As described above, the 1,5-AG dehydrogenase of the present invention acts specifically on 1,5-AG in the absence of an electron carrier to directly reduce a reducing color former. Have. Therefore, the method for quantifying 1,5-AG of the present invention using this method measures a reduced color-forming substance produced directly by the action of a specific enzyme. It can be measured simply and accurately and is extremely useful especially for diagnosis of diabetes and the like.

[Brief description of the drawings]

Figure 1: Agrobacterium tumefaciens IFO135
Optimal of the 1,5-AG dehydrogenase of the present invention obtained by culturing 33
It is a graph which shows pH.

[Figure 2] Agrobacterium tumefaciens IFO135
3 is a graph showing the pH stability of 1,5-AG dehydrogenase of the present invention obtained by culturing No. 33.

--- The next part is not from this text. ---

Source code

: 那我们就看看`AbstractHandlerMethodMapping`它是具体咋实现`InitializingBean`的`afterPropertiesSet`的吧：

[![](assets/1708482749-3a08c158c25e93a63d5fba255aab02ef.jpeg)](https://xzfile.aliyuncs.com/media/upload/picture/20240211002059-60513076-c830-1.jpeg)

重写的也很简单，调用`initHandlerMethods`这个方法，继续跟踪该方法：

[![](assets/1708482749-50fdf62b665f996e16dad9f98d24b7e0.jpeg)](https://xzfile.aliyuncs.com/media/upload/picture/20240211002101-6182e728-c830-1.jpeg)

Fig. 3 Agrobacterium tumefaciens IFO135
1 is a graph showing the optimum temperature of 1,5-AG dehydrogenase of the present invention obtained by culturing No. 33.

FIG. 4 Agrobacterium tumefaciens IFO135
3 is a graph showing the temperature stability of 1,5-AG dehydrogenase of the present invention obtained by culturing No. 33.

FIG. 5: Agrobacterium tumefaciens IFO135
33 is a calibration curve of 1,5-AG measurement using 1,5-AG dehydrogenase of the present invention obtained by culturing No. 33 and NTB as a reducing color former.

FIG. 6: Agrobacterium tumefaciens IFO135
3 is a calibration curve of 1,5-AG measurement using 1,5-AG dehydrogenase of the present invention obtained by culturing No. 33 and WST-1 as a reducing color former.

──────────────────────────────────────────────────続 き Continued on the front page (51) Int.Cl. ⁶ Identification code FI C12R 1:01)

Claims (6)

[Claims] 1. A 1,5-anhydroglucitol dehydrogenase having the following physicochemical properties: (1) Action: In the absence of an electron carrier, specifically acts on 1,5-anhydroglucitol to oxidize the hydroxyl group at the 2-position and catalyze the reaction of directly reducing the reducing color former. Have. (2) Substrate specificity: Strongly acts on 1,5-anhydroglucitol and weakly acts on L-sorbose. It also slightly acts on D-glucose. (3) Optimum pH: The optimum pH is around 8.0-9.0. (4) pH stability: stable at pH 7.0 to 9.0. (5) Optimum temperature: The optimum temperature is around 35-40 ° C. (6) Temperature stability: Stable at least 90% up to around 40 ° C. (7) Electron acceptor: In addition to 2,6-dichlorophenolindophenol, ferricyan compound, etc., a reducing color former can also be used. In addition, coenzymes such as NAD and NADP and dissolved enzymes cannot be used. (8) Molecular weight: The molecular weight determined by dodecyl sulfate-polyacrylamide electrophoresis is about 55,000. 2. The 1,5-anhydroglucitol according to claim 1, which is produced by a microorganism belonging to the genus Agrobacterium and capable of producing 1,5-anhydroglucitol dehydrogenase. Dehydrogenase. 3. A microorganism belonging to the genus Agrobacterium and capable of producing 1,5-anhydroglucitol dehydrogenase is cultured in a nutrient medium, and 1,5-anhydroglucitol is contained in the membrane fraction. A method for producing 1,5-anhydroglucitol dehydrogenase, which comprises producing and accumulating dehydrogenase, and collecting the resulting dehydrogenase. 4. The method according to claim 3, wherein the microorganism belonging to the genus Agrobacterium and capable of producing 1,5-anhydroglucitol dehydrogenase is Agrobacterium tumefaciens. 5. A sample containing 1,5-anhydroglucitol, which is reacted with the 1,5-anhydroglucitol dehydrogenase according to claim 1 in the presence of a reducing color former to form a sample. Measuring the reduced color forming substance
Determination of anhydroglucitol. 6. The method according to claim 5, wherein the reducing color former is tetrazolium or a salt thereof.